> Your task
Every line of the records below from the line with "Alojamiento web: H" up to and including the line with "Osudove stretnutie prislo po par" must be reproduced exactly, and no line outside that range.

> Task input

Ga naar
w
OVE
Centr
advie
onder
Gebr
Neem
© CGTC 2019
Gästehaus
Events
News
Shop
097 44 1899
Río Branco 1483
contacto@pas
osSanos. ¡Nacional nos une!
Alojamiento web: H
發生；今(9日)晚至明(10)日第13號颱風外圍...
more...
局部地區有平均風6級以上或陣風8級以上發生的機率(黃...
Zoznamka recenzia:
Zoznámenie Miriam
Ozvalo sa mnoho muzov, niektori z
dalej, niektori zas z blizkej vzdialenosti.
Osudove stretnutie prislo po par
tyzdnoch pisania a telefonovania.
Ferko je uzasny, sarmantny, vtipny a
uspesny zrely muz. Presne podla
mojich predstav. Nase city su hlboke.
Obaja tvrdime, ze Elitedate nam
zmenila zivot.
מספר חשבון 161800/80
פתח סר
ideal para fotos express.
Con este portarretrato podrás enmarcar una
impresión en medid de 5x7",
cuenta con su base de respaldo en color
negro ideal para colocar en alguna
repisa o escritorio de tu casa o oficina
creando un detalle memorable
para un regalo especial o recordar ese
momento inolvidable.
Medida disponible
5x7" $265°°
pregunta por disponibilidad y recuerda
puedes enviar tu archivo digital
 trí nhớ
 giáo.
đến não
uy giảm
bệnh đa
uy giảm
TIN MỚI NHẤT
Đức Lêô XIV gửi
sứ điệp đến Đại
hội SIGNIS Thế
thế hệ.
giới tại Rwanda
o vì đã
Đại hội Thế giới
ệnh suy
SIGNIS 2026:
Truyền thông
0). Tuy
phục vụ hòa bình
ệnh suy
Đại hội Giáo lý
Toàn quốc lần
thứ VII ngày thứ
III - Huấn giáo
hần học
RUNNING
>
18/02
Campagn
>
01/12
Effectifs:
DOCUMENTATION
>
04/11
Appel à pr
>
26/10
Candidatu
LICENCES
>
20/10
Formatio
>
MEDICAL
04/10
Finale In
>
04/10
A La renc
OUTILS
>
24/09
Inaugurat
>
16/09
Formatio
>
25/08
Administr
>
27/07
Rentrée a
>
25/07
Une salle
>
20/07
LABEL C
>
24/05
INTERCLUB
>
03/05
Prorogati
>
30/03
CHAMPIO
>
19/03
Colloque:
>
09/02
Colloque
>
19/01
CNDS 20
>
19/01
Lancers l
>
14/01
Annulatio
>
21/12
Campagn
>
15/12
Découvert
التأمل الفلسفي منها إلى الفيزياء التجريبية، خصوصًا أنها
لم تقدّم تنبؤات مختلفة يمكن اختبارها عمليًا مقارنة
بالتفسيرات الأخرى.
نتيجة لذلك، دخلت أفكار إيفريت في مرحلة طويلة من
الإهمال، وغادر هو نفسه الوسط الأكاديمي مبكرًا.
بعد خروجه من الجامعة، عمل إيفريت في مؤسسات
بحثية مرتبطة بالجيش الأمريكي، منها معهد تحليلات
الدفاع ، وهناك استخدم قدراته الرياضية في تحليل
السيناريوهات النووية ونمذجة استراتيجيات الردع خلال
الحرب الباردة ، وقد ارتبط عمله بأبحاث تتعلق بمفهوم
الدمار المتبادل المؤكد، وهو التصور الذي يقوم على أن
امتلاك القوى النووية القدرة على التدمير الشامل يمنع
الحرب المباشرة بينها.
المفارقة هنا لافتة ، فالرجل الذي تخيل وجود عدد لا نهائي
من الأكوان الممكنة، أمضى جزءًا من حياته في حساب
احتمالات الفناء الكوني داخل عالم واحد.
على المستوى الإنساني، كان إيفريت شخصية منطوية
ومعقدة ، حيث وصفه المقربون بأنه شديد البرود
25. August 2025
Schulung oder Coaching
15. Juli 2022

* * *

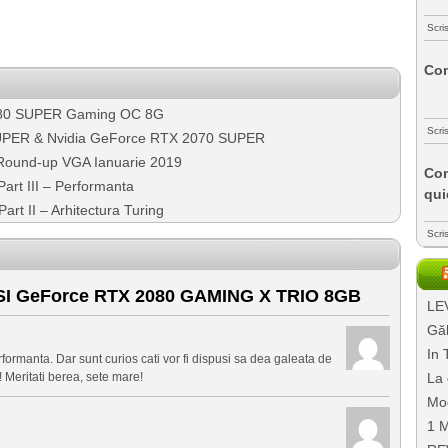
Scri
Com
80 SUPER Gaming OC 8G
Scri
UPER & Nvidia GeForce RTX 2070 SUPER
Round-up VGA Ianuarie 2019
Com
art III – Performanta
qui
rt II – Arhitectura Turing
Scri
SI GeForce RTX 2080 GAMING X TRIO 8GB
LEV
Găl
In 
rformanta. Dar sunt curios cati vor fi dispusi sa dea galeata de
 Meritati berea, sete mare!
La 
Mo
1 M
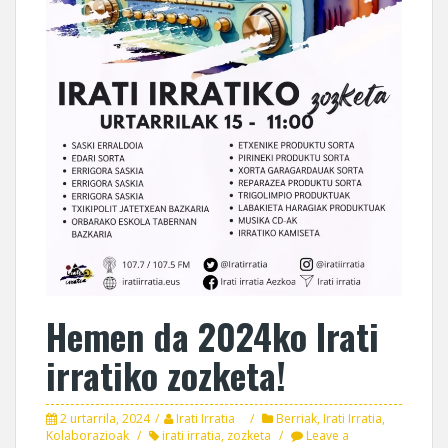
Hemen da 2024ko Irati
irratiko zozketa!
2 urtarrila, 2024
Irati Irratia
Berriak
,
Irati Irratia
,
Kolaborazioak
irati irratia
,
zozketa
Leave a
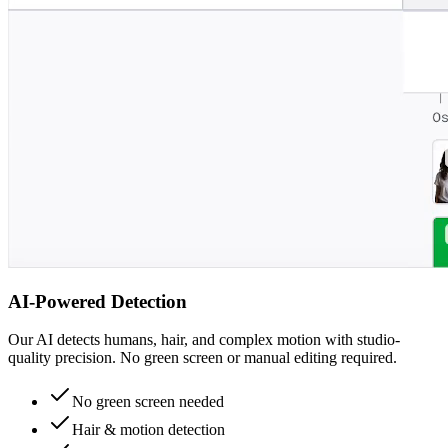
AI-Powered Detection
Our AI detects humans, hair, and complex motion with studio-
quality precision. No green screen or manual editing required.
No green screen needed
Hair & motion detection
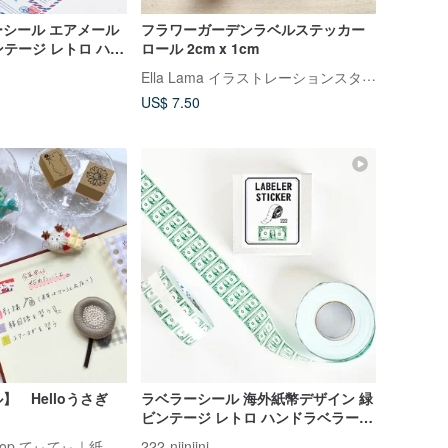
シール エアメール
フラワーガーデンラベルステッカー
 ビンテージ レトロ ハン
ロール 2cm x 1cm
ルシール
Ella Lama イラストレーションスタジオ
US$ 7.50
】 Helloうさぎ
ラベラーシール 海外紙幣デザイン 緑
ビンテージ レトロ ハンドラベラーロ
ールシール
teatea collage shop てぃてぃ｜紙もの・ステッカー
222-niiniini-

* * *

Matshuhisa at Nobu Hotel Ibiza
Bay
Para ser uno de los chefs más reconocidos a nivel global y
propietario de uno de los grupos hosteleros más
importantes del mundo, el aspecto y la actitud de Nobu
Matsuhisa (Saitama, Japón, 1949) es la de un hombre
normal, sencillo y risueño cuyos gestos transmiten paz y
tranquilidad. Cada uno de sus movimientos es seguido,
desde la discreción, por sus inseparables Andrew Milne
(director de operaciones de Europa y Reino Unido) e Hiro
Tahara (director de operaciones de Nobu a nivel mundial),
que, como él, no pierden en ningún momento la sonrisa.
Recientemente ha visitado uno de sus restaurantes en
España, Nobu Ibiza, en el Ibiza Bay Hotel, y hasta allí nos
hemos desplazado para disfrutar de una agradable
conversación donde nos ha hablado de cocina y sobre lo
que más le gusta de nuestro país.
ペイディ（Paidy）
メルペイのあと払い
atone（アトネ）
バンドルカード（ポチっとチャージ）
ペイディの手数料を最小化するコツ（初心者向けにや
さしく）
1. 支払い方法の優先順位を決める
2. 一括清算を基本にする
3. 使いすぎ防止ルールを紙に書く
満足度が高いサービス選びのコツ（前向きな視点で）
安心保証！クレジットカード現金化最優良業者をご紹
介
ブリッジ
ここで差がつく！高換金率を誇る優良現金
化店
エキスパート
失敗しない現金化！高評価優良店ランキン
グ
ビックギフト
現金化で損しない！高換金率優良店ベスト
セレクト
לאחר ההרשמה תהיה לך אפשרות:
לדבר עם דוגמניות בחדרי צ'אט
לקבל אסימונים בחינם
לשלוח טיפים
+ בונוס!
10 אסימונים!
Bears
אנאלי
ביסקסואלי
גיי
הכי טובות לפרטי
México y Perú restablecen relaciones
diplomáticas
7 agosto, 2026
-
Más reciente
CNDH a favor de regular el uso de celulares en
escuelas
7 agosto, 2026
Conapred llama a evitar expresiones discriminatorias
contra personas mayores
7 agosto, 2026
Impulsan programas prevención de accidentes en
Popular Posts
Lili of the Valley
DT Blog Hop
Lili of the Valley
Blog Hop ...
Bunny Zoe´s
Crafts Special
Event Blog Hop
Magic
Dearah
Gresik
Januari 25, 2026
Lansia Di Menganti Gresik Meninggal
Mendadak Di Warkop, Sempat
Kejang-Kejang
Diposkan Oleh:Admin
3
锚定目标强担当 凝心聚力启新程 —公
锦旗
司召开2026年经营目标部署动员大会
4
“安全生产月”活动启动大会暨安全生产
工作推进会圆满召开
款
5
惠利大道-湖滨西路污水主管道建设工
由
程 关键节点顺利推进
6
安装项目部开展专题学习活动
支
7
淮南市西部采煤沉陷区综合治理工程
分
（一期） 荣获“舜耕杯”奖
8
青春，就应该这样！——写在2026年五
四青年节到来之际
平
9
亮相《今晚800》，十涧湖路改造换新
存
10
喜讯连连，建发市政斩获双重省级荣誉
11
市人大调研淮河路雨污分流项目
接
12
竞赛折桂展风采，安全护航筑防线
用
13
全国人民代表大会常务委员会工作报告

> Output for this task
Alojamiento web: H
發生；今(9日)晚至明(10)日第13號颱風外圍...
more...
局部地區有平均風6級以上或陣風8級以上發生的機率(黃...
Zoznamka recenzia:
Zoznámenie Miriam
Ozvalo sa mnoho muzov, niektori z
dalej, niektori zas z blizkej vzdialenosti.
Osudove stretnutie prislo po par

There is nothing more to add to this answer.